• [What is expected]
Reproduce the records below in full and exactly, without their images.

Data entries:
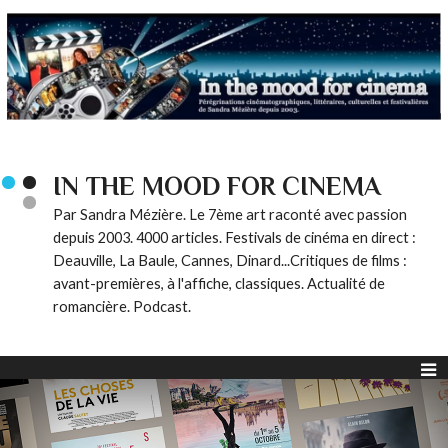
IN THE MOOD FOR CINEMA
Par Sandra Mézière. Le 7ème art raconté avec passion
depuis 2003. 4000 articles. Festivals de cinéma en direct :
Deauville, La Baule, Cannes, Dinard...Critiques de films :
avant-premières, à l'affiche, classiques. Actualité de
romancière. Podcast.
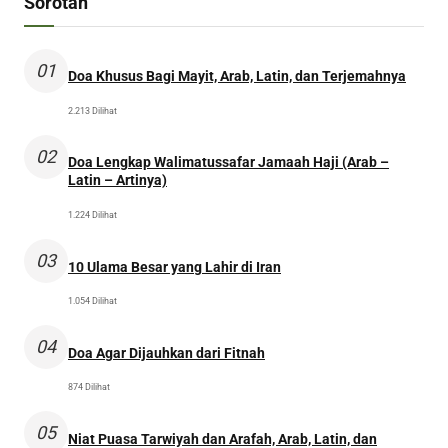
Sorotan
01
Doa Khusus Bagi Mayit, Arab, Latin, dan Terjemahnya
2.213 Dilihat
02
Doa Lengkap Walimatussafar Jamaah Haji (Arab –
Latin – Artinya)
1.224 Dilihat
03
10 Ulama Besar yang Lahir di Iran
1.054 Dilihat
04
Doa Agar Dijauhkan dari Fitnah
874 Dilihat
05
Niat Puasa Tarwiyah dan Arafah, Arab, Latin, dan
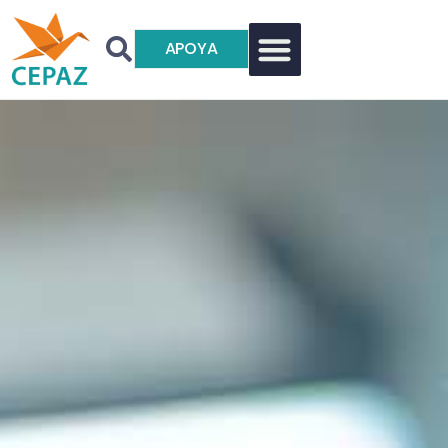
APOYA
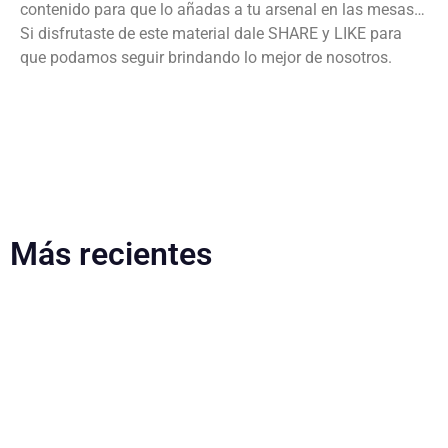
contenido para que lo añadas a tu arsenal en las mesas…
Si disfrutaste de este material dale SHARE y LIKE para
que podamos seguir brindando lo mejor de nosotros.
Más recientes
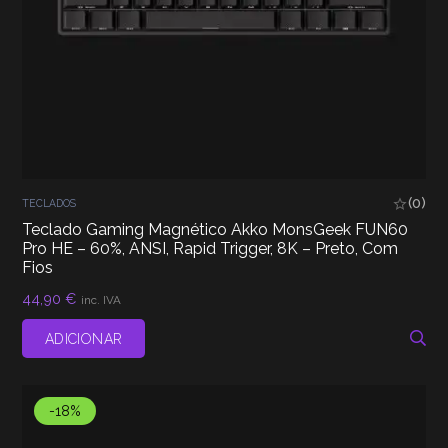
(0)
TECLADOS
Teclado Gaming Magnético Akko MonsGeek FUN60
Pro HE – 60%, ANSI, Rapid Trigger, 8K – Preto, Com
Fios
44,90
€
inc. IVA
ADICIONAR
-18%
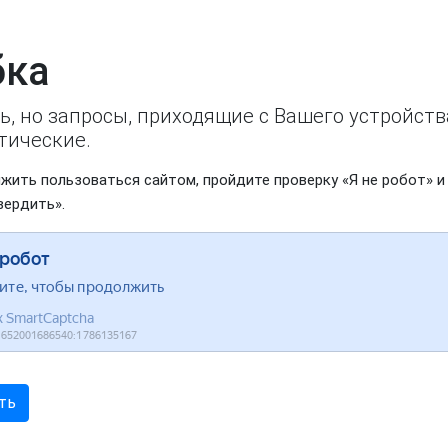
ка
ь, но запросы, приходящие с Вашего устройст
тические.
жить пользоваться сайтом, пройдите проверку «Я не робот» и
вердить».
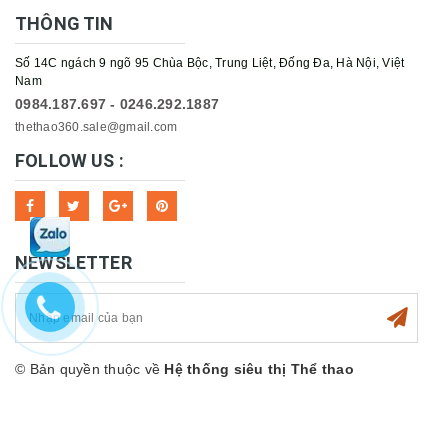
THÔNG TIN
Số 14C ngách 9 ngõ 95 Chùa Bộc, Trung Liệt, Đống Đa, Hà Nội, Việt
Nam
0984.187.697 - 0246.292.1887
thethao360.sale@gmail.com
FOLLOW US :
NEWSLETTER
© Bản quyền thuộc về
Hệ thống siêu thị Thể thao
360sport
Cung cấp bởi
Sapo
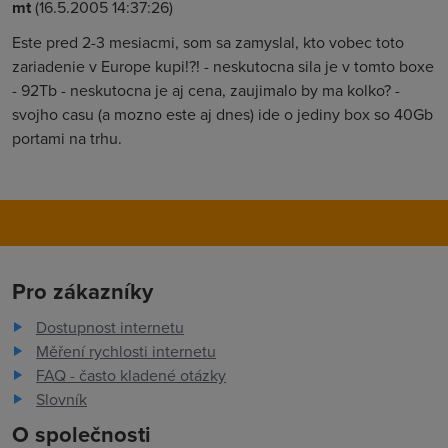
mt
(16.5.2005 14:37:26)
Este pred 2-3 mesiacmi, som sa zamyslal, kto vobec toto
zariadenie v Europe kupi!?! - neskutocna sila je v tomto boxe
- 92Tb - neskutocna je aj cena, zaujimalo by ma kolko? -
svojho casu (a mozno este aj dnes) ide o jediny box so 40Gb
portami na trhu.
Pro zákazníky
Dostupnost internetu
Měření rychlosti internetu
FAQ - často kladené otázky
Slovník
O společnosti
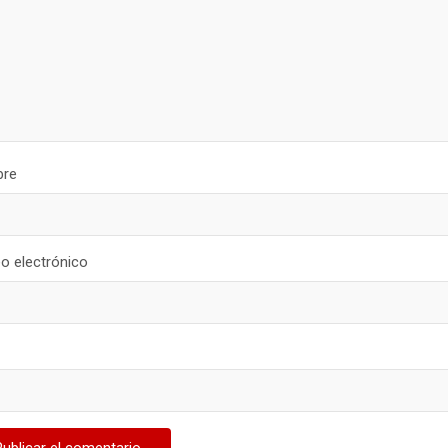
re
o electrónico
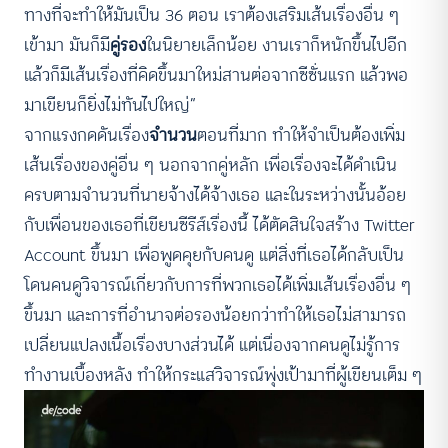
ทางที่จะทำให้มันเป็น 36 ตอน เราต้องเสริมเส้นเรื่องอื่น ๆ
เข้ามา มันก็มี
คู่รอง
ในนิยายเล็กน้อย งานเราก็หนักขึ้นไปอีก
แล้วก็มีเส้นเรื่องที่คิดขึ้นมาใหม่สานต่อจากซีซั่นแรก แล้วพอ
มาเขียนก็ยิ่งไม่ทันไปใหญ่”
จากแรงกดดันเรื่อง
จำนวน
ตอนที่มาก ทำให้จำเป็นต้องเพิ่ม
เส้นเรื่องของคู่อื่น ๆ นอกจากคู่หลัก เพื่อเรื่องจะได้ดำเนิน
ครบตามจำนวนที่นายจ้างได้จ้างเธอ และในระหว่างนั้นอ้อย
กับเพื่อนของเธอที่เขียนซีรีส์เรื่องนี้ ได้ตัดสินใจสร้าง Twitter
Account ขึ้นมา เพื่อพูดคุยกับคนดู แต่สิ่งที่เธอได้กลับเป็น
โดนคนดูวิจารณ์เกี่ยวกับการที่พวกเธอได้เพิ่มเส้นเรื่องอื่น ๆ
ขึ้นมา และการที่อำนาจต่อรองน้อยกว่าทำให้เธอไม่สามารถ
เปลี่ยนแปลงเนื้อเรื่องบางส่วนได้ แต่เนื่องจากคนดูไม่รู้การ
ทำงานเบื้องหลัง ทำให้กระแสวิจารณ์พุ่งเป้ามาที่ผู้เขียนเต็ม ๆ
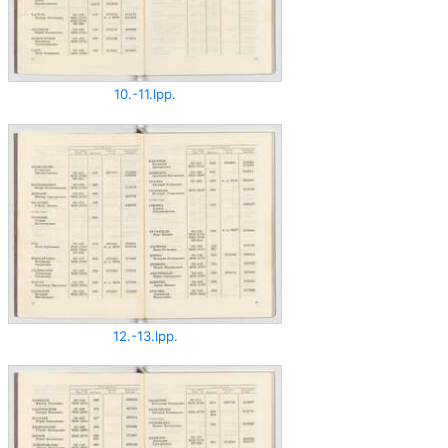
10.-11.lpp.
12.-13.lpp.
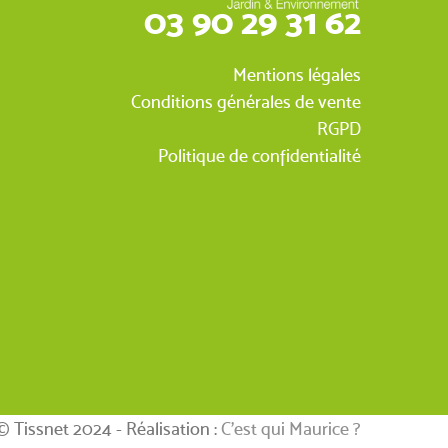
03 90 29 31 62
Mentions légales
Conditions générales de vente
RGPD
Politique de confidentialité
© Tissnet 2024 - Réalisation :
C’est qui Maurice ?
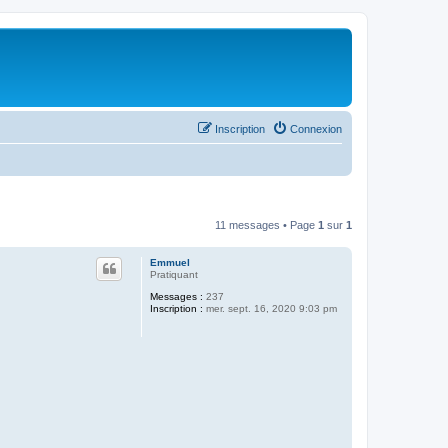
Inscription
Connexion
11 messages • Page
1
sur
1
Emmuel
Pratiquant
Messages :
237
Inscription :
mer. sept. 16, 2020 9:03 pm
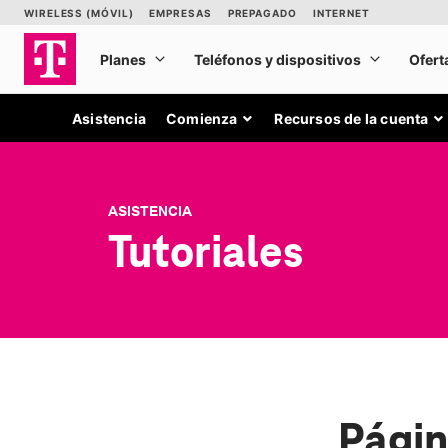
Asistencia
Comienza
Recursos de la cuenta
ASISTENCIA
Tutoriales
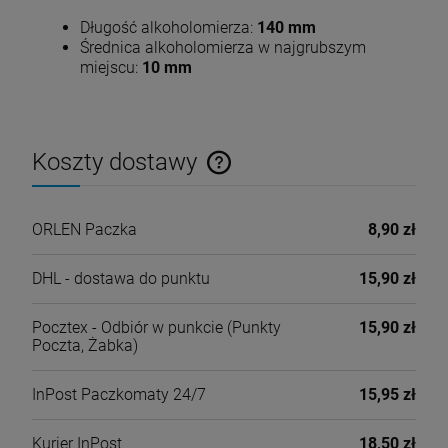
Długość alkoholomierza:
140 mm
Średnica alkoholomierza w najgrubszym
miejscu:
10 mm
Koszty dostawy
Cena nie zawiera ewentualnych kosztów płatności
ORLEN Paczka
8,90 zł
DHL - dostawa do punktu
15,90 zł
Pocztex - Odbiór w punkcie
(Punkty
15,90 zł
Poczta, Żabka)
InPost Paczkomaty 24/7
15,95 zł
Kurier InPost
18,50 zł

• [Result of this exercise]
IN THE MOOD FOR CINEMA
Par Sandra Mézière. Le 7ème art raconté avec passion
depuis 2003. 4000 articles. Festivals de cinéma en direct :
Deauville, La Baule, Cannes, Dinard...Critiques de films :
avant-premières, à l'affiche, classiques. Actualité de
romancière. Podcast.
Sorotan
01
Doa Khusus Bagi Mayit, Arab, Latin, dan Terjemahnya
2.213 Dilihat
02
Doa Lengkap Walimatussafar Jamaah Haji (Arab –
Latin – Artinya)
1.224 Dilihat
03
10 Ulama Besar yang Lahir di Iran
1.054 Dilihat
04
Doa Agar Dijauhkan dari Fitnah
874 Dilihat
05
Niat Puasa Tarwiyah dan Arafah, Arab, Latin, dan
APOYA
contenido para que lo añadas a tu arsenal en las mesas…
Si disfrutaste de este material dale SHARE y LIKE para
que podamos seguir brindando lo mejor de nosotros.
Más recientes
(0)
TECLADOS
Teclado Gaming Magnético Akko MonsGeek FUN60
Pro HE – 60%, ANSI, Rapid Trigger, 8K – Preto, Com
Fios
44,90
€
inc. IVA
ADICIONAR
-18%
ка
ь, но запросы, приходящие с Вашего устройст
тические.
жить пользоваться сайтом, пройдите проверку «Я не робот» и
вердить».
THÔNG TIN
Số 14C ngách 9 ngõ 95 Chùa Bộc, Trung Liệt, Đống Đa, Hà Nội, Việt
Nam
0984.187.697 - 0246.292.1887
thethao360.sale@gmail.com
FOLLOW US :
NEWSLETTER
© Bản quyền thuộc về
Hệ thống siêu thị Thể thao
360sport
Cung cấp bởi
Sapo
mt
(16.5.2005 14:37:26)
Este pred 2-3 mesiacmi, som sa zamyslal, kto vobec toto
zariadenie v Europe kupi!?! - neskutocna sila je v tomto boxe
- 92Tb - neskutocna je aj cena, zaujimalo by ma kolko? -
svojho casu (a mozno este aj dnes) ide o jediny box so 40Gb
portami na trhu.
Pro zákazníky
Dostupnost internetu
Měření rychlosti internetu
FAQ - často kladené otázky
Slovník
O společnosti
re
o electrónico
ทางที่จะทำให้มันเป็น 36 ตอน เราต้องเสริมเส้นเรื่องอื่น ๆ
เข้ามา มันก็มี
คู่รอง
ในนิยายเล็กน้อย งานเราก็หนักขึ้นไปอีก
แล้วก็มีเส้นเรื่องที่คิดขึ้นมาใหม่สานต่อจากซีซั่นแรก แล้วพอ
มาเขียนก็ยิ่งไม่ทันไปใหญ่”
จากแรงกดดันเรื่อง
จำนวน
ตอนที่มาก ทำให้จำเป็นต้องเพิ่ม
เส้นเรื่องของคู่อื่น ๆ นอกจากคู่หลัก เพื่อเรื่องจะได้ดำเนิน
ครบตามจำนวนที่นายจ้างได้จ้างเธอ และในระหว่างนั้นอ้อย
กับเพื่อนของเธอที่เขียนซีรีส์เรื่องนี้ ได้ตัดสินใจสร้าง Twitter
Account ขึ้นมา เพื่อพูดคุยกับคนดู แต่สิ่งที่เธอได้กลับเป็น
โดนคนดูวิจารณ์เกี่ยวกับการที่พวกเธอได้เพิ่มเส้นเรื่องอื่น ๆ
ขึ้นมา และการที่อำนาจต่อรองน้อยกว่าทำให้เธอไม่สามารถ
เปลี่ยนแปลงเนื้อเรื่องบางส่วนได้ แต่เนื่องจากคนดูไม่รู้การ
ทำงานเบื้องหลัง ทำให้กระแสวิจารณ์พุ่งเป้ามาที่ผู้เขียนเต็ม ๆ
10.-11.lpp.
12.-13.lpp.
03 90 29 31 62
Mentions légales
Conditions générales de vente
RGPD
Politique de confidentialité
© Tissnet 2024 - Réalisation :
C’est qui Maurice ?
Inscription
Connexion
11 messages • Page
1
sur
1
Emmuel
Pratiquant
Messages :
237
Inscription :
mer. sept. 16, 2020 9:03 pm
Asistencia
Comienza
Recursos de la cuenta
ASISTENCIA
Tutoriales
Długość alkoholomierza:
140 mm
Średnica alkoholomierza w najgrubszym
miejscu:
10 mm
Koszty dostawy
Cena nie zawiera ewentualnych kosztów płatności
ORLEN Paczka
8,90 zł
DHL - dostawa do punktu
15,90 zł
Pocztex - Odbiór w punkcie
(Punkty
15,90 zł
Poczta, Żabka)
InPost Paczkomaty 24/7
15,95 zł
Kurier InPost
18,50 zł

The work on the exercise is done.